It’s everywhere we look… Monday Morning Blues (or Blahs). Songs. Social Media. News. Magazines. Advertising. Everywhere.
Why is that?
Could it be that there’s a level of satisfaction in a culture of dissatisfaction? What if, instead of “Working for the Weekend,” Loverboy had recorded “Working for Contentment”?
Now. Can you change the entire culture? Maybe. Maybe not. But you can definitely influence your own approach to life. Here are three things you can do to help yourself appreciate your work day as much as your personal time.
- Smile. Studies have proven that the physical act of smiling actually releases neuropeptides, which allow the neurons in your brain to communicate. This opens your body up to receiving what Joy, from the movie Inside Out, by Pixar, so freely distributes: dopamine, endorphins, and serotonin. According to the study by Tara L. Kraft and Sarah D. Pressman, “Grin and Bear it: The Influence of Manipulated Facial Expression on the Stress Response,” even a forced smile can have benefits; smiling is contagious. Bottom line, smiling on the outside throws a party in your brain!
- Embrace Variety. As humans, we like to have some level of variety in our lives.

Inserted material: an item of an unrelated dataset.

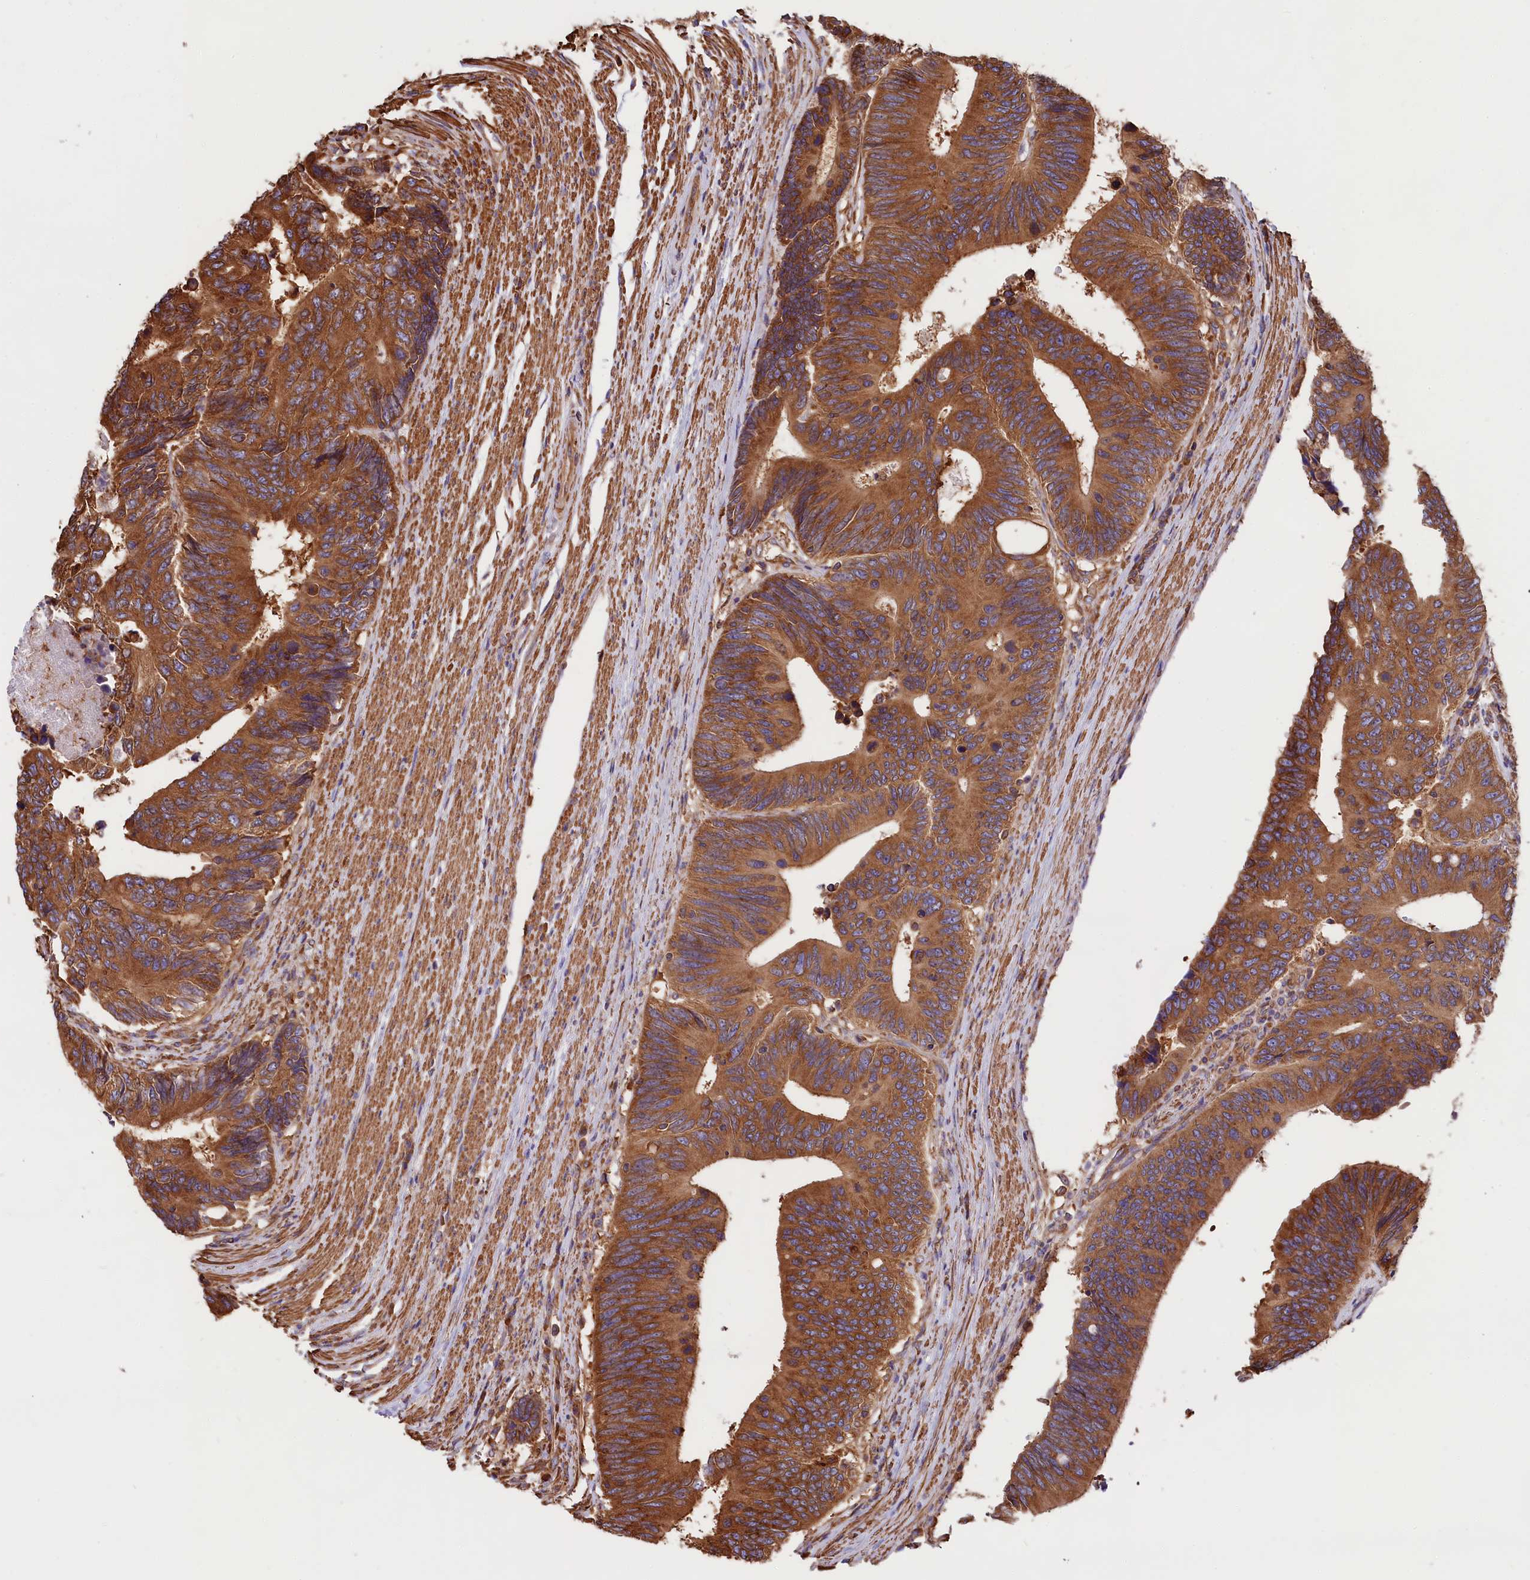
{"staining": {"intensity": "strong", "quantity": ">75%", "location": "cytoplasmic/membranous"}, "tissue": "colorectal cancer", "cell_type": "Tumor cells", "image_type": "cancer", "snomed": [{"axis": "morphology", "description": "Adenocarcinoma, NOS"}, {"axis": "topography", "description": "Colon"}], "caption": "Protein staining displays strong cytoplasmic/membranous positivity in about >75% of tumor cells in colorectal cancer (adenocarcinoma).", "gene": "GYS1", "patient": {"sex": "male", "age": 87}}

Granted, some people thrive on the unknown, and some people prefer to have the exact same routine every morning. That’s not what I’m talking about. This type of variety could be as simple as saying, “You know, I’m going to use a blue pen today instead of a black one.” The fact is, you actually can choose whether or not you use the same pen every day. Sometimes making even infinitesimal changes to our routines open us up to seeing new possibilities around us.
- Be Grateful. Robert Emmons, a leading researcher on the benefits of gratitude, conducted a 2016 study, Counting blessings versus burdens: An experimental investigation of gratitude and subjective well-being in daily life, which concluded that “a focus on blessings may have emotional and interpersonal benefits.” During a recent conversation with a colleague who was convinced he was being unfairly targeted (and after determining that there was neither intentional nor unintentional discrimination occurring), we discussed the fact that we often find what we look for. If I expect someone to slight me, I can guarantee that I’m going to hear that in something they say. If we expect Monday to be a terrible slog, it will be. If, on the other hand, we consciously look for things for which we can be grateful, we will end up not only happier, but also more productive, and effective.
The next time your alarm clock goes off, instead of groaning, hitting the snooze button and wishing you could sleep in, do something different. Stretch, smile (even if it is forced), and find something to be grateful for. Choose to embrace Monday (or whatever day it is) and you will find yourself in a much better state of mind.